Через пару дней приехали судьи — военный трибунал 3-го Украинского фронта. В первый день судьи знакомились с делами. Они хорошо знали наши праведные законы, и все же общение со следователями и прокурором было для них полезным.
7 июля 1944 года с утра начался суд. Наступила наша очередь, и два конвоира повели Ларису, Анну и меня к дому, где вершился суд. Нас ввели в комнату и посадили на длинную деревянную скамью. У окна за столом, повернутым в нашу сторону, сидел председатель военного трибунала — полковник, с обеих сторон его расположились члены тройки — лейтенант и старший лейтенант. За нами у двери с автоматом наперевес остановился конвоир. Защитника, свидетелей, следователя и прокурора на суде не было: трибунал обвинял, защищал и судил, решая все задачи сразу, не допуская ненужных разногласий в оценке вины преступников.
Председатель военного трибунала прочел обвинительное заключение, согласно которому я обвинялся по статье 54-2 УК УССР в том, что, будучи антисоветско настроенным, в октябре — ноябре 1943 года оказывал помощь контрреволюционной организации украинских националистов и вовлекал в нее других советских граждан. Статью 54-11 из обвинения исключили, так как в основном она дублировала содержание первой. Убедившись, что нам все ясно, суд предоставил последнее слово.

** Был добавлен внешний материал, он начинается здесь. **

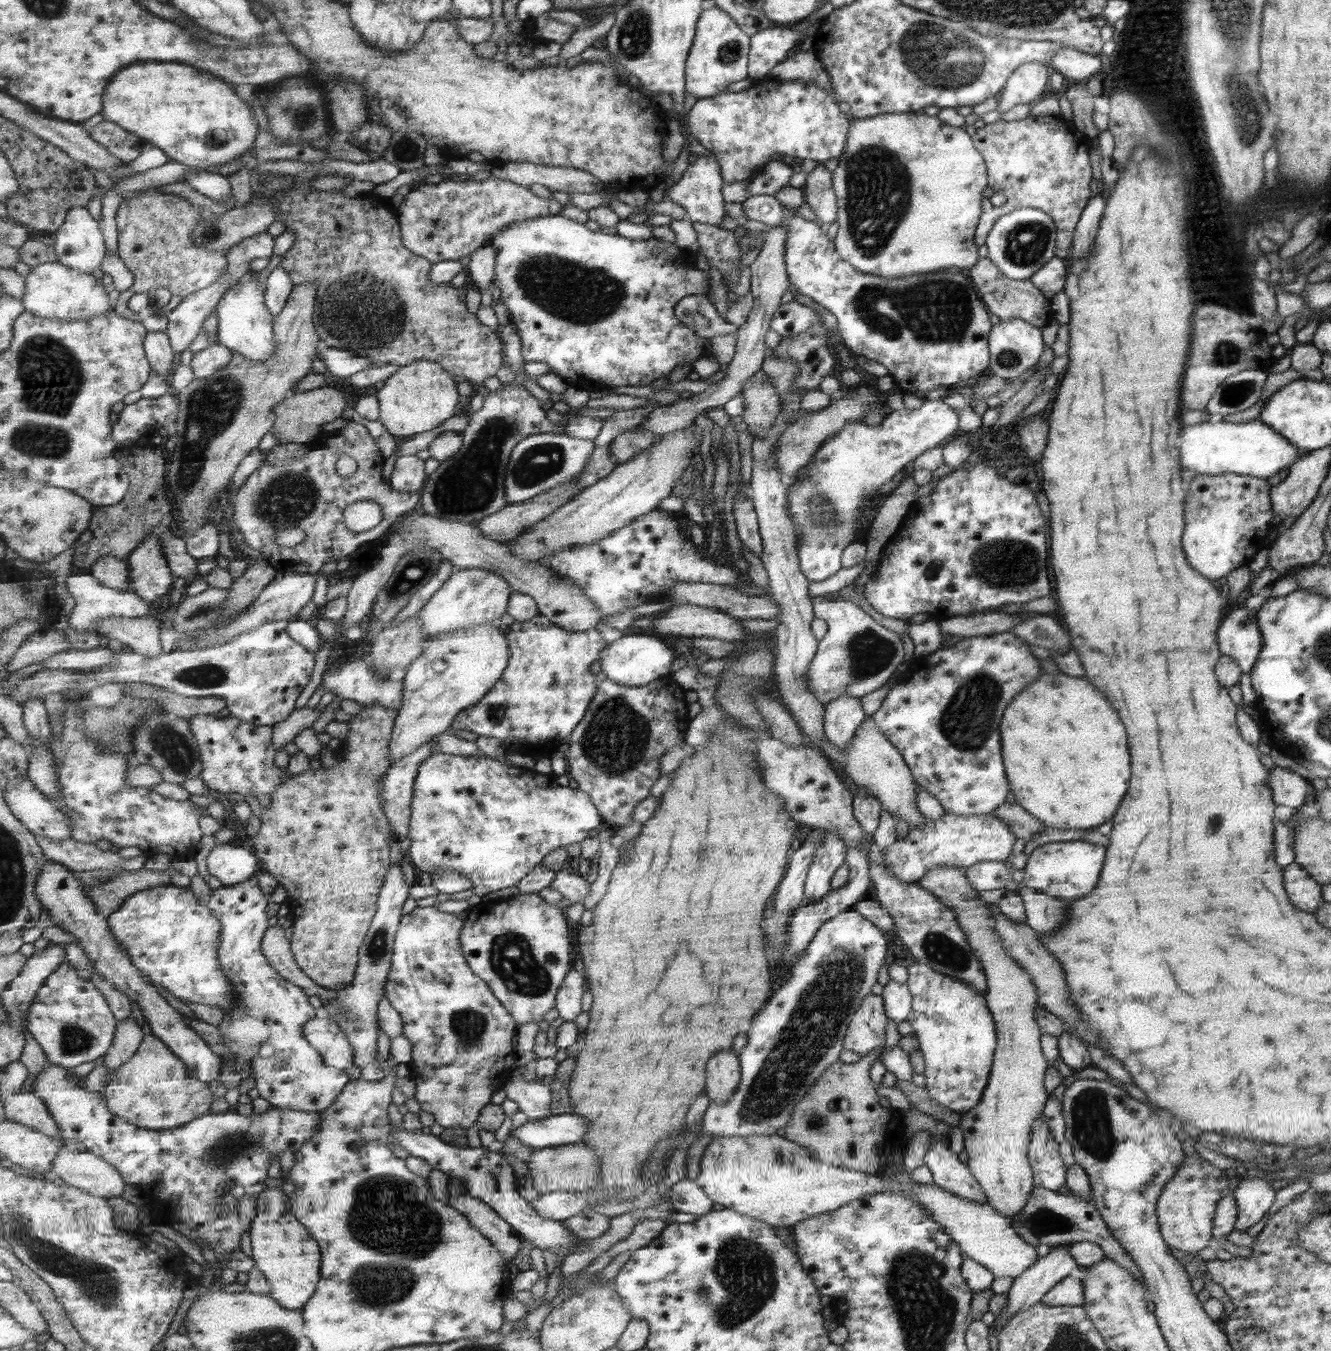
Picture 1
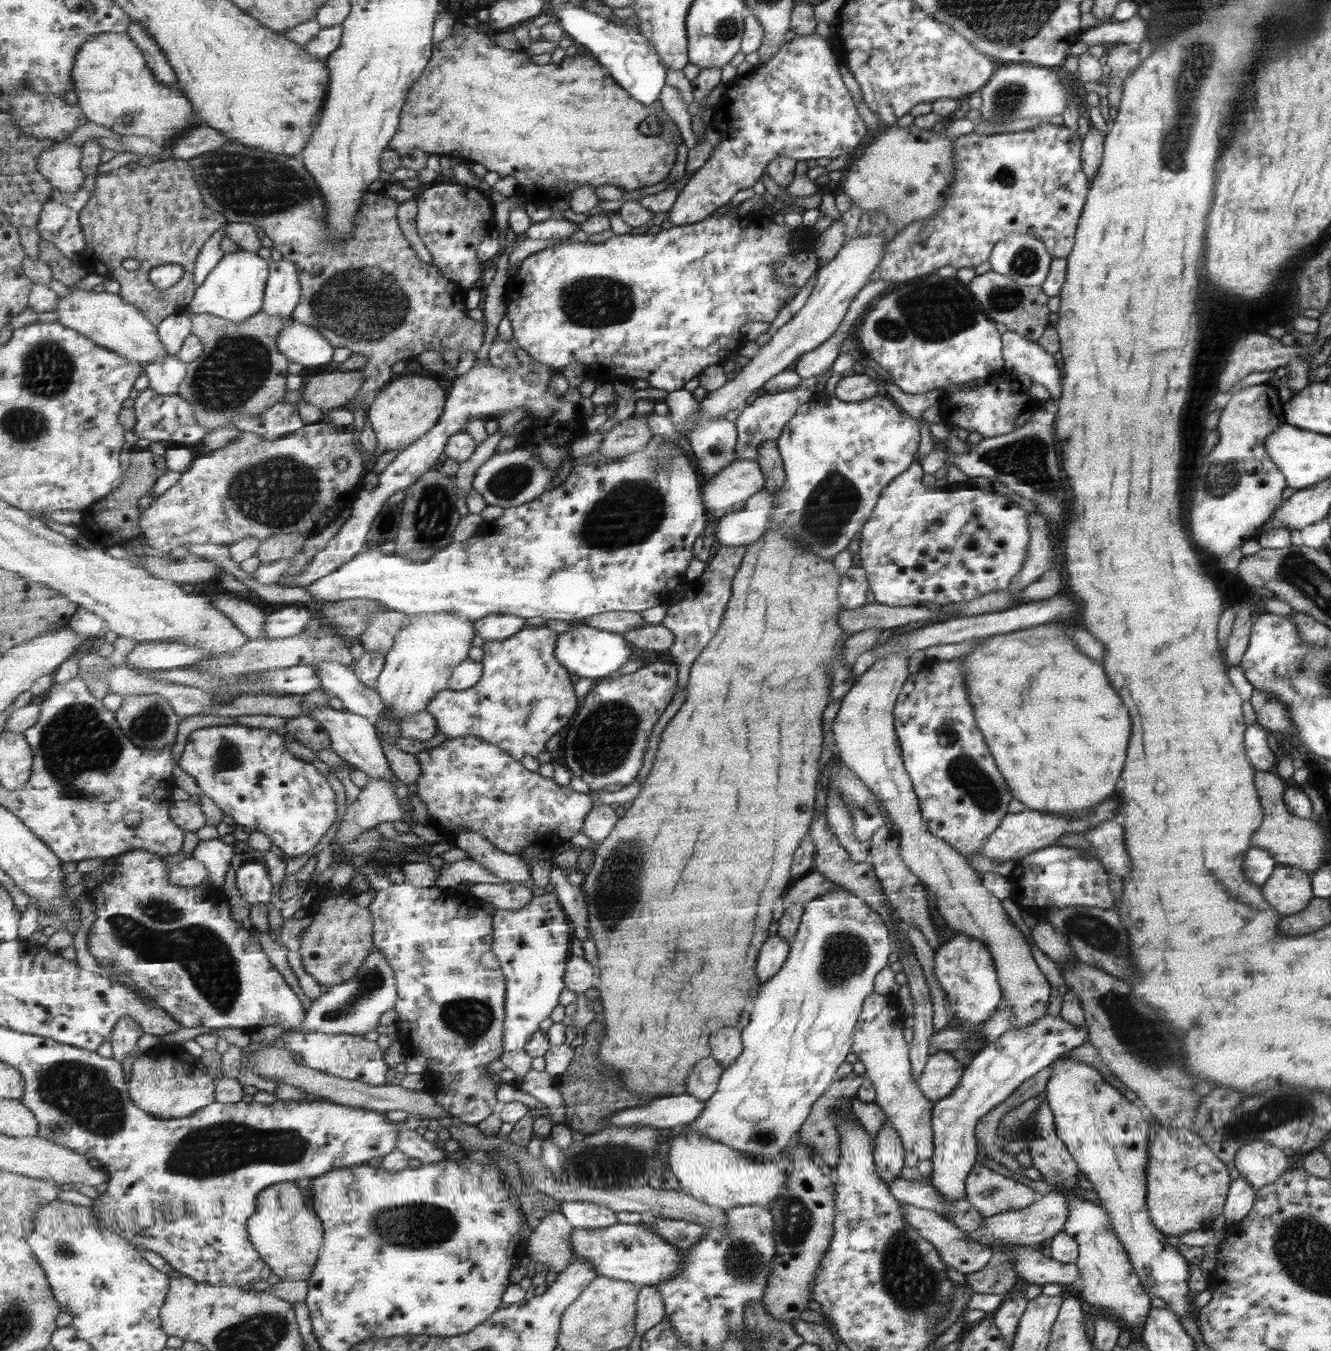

— Только коротко, в двух словах, — предупредил полковник.
Мы с Ларисой выразили сожаление о случившемся, а Анна была настроена более агрессивно и пыталась мотивировать свое отрицательное отношение к советскому строю; но председатель суда, не склонный вступать с ней в полемику, быстро оборвал ее. Минут на пять конвоир вывел нас в соседнюю комнату, после чего подсудимых снова вызвали, и председатель военного трибунала объявил приговор: мне с Ларисой по 7 лет ИТЛ, а Анне — 10 лет, с последующим поражением в правах всех сроком на 5 лет, без конфискации имущества за отсутствием такового.
Нас отвели в каменное здание, где в двух помещениях с земляными полами (большее для мужчин и меньшее для женщин) разместили осужденных. Через два дня военный трибунал уехал, и в контрразведке воцарилось временное спокойствие. Затем всех осужденных, и нас в том числе, отправили на грузовиках в одесскую тюрьму.
Из одесской тюрьмы нас вскоре перевели в киевскую колонию при Лукьяновской тюрьме, где мы работали в цехах промкомбината, а весной следующего года нас отправили на Колыму, где я работал на приисках, лежал в больнице, был в вечной ссылке — всего 14 лет. Но это уже другие воспоминания, более тяжелые и не менее поучительные.